Page 1 of 1

help needed with hash file with key combinations

Posted: Mon Jul 04, 2005 8:02 pm
by ashok
Hi,
I need help with below problem I am getting,

All data in file is in sorted in order on 4 columns (S_NO, VC_NO, CITY, DATE ),

I am trying to pull first record from combination of three keys (S_NO, VC_NO, CITY), when I try to use hash file stage it is pulling correct key combination but not the first record I need, let me give a example,

Example:
INPUT RECORDS:

S_NO | VC_NO | CITY| DATE|
1001 | X1002 | CITY1 | 2005/04/22
1001 | X1002 | CITY1 | 2001/05/01
1002 | X2002 | CITY2 | 2005/06/21
1003 | X3002 | CITY3 | 2005/04/22
1003 | X3002 | CITY3 | 2004/01/05


OUT RECORDS:

S_NO | VC_NO | CITY| DATE|
1002 | X2002 | CITY2 | 2005/06/21
1001 | X1002 | CITY1 | 2001/05/01
1003 | X3002 | CITY3 | 2005/04/22
This is what I am getting when I use hash stage with key combination of (S_NO, VC_NO, CITY)

What I need in output file is:

S_NO | VC_NO | CITY| DATE|
1001 | X1002 | CITY1 | 2005/04/22
1002 | X2002 | CITY2 | 2005/06/21
1003 | X3002 | CITY3 | 2005/04/22

Thank you,
Ashok

Posted: Mon Jul 04, 2005 8:22 pm
by chulett
You need to understand that hash files do not support duplicate key combinations and resolve all differences via Destructive Overwrite. This means that the last version of the key written to the hash is the winner and the one that you'll pull out later.

Resort your data such that the desired 'first' key combination record is written to the hash last and you'll get back your needed output.

Posted: Mon Jul 04, 2005 8:46 pm
by amsh76
Remember the hash file will have the last record of multiple key records. As Craig suggested you need to sort your data in such a fashion that the record you need is the last record for that key combination...
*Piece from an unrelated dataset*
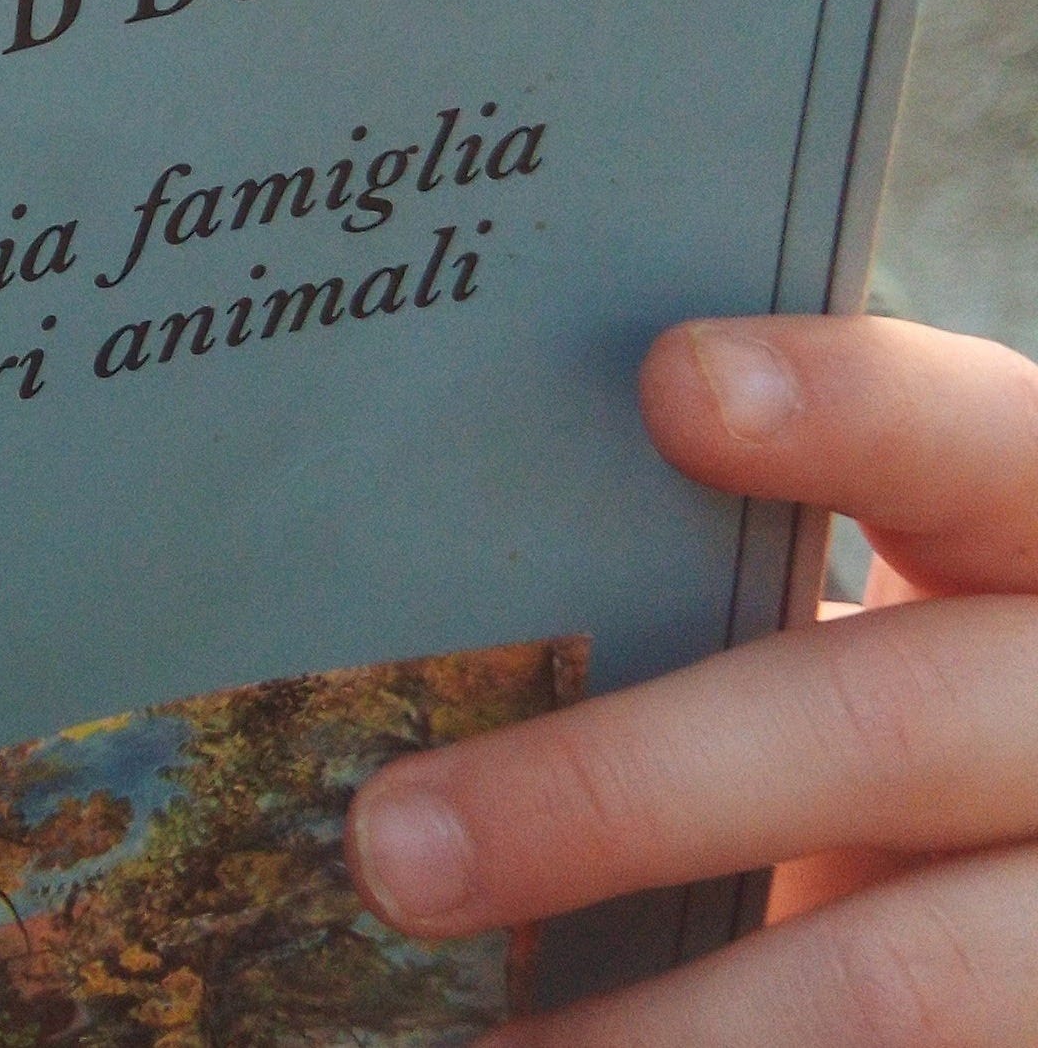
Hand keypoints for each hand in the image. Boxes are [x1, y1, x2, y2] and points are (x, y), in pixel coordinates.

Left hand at [346, 312, 1037, 1043]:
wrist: (1031, 881)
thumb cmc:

Posted: Tue Jul 05, 2005 12:33 am
by elavenil
You can avoid writing the 2nd record into a hash file by checking these columns using stage variables. If the 1st rec and 2nd rec key columns matches, then do not write the record into hash file.

HTWH.

Regards
Saravanan

Posted: Tue Jul 05, 2005 2:25 am
by vmalviya
Hi saravana cuold u give me idiathat how we can remov duplicate row using stage variable

Posted: Tue Jul 05, 2005 2:32 am
by elavenil
Hi,

Sort the input data using the key columns and declare 2 stage variables for each key column one would hold previous rec value and other one holds current rec value. Prev rec value would be null when you read the first rec and you need to handle this when the values are assigned to that variable. Have the constraint in the transformer that write the output rec if current & prev row value is different. By this method you can avoid writing the subsequent records for the same key.

HTWH.

Regards
Saravanan

Posted: Tue Jul 05, 2005 4:53 am
by talk2shaanc
If i have understood correctly, then you want only that record in hash file which is latest(latest-for a given key column the date column is max).

Soln: Just sort all your key columns ascending and the date column descending.

Posted: Tue Jul 05, 2005 3:08 pm
by ray.wurlod
Isn't this a good job for an Aggregator stage with some combination of Max or Last as the aggregate function?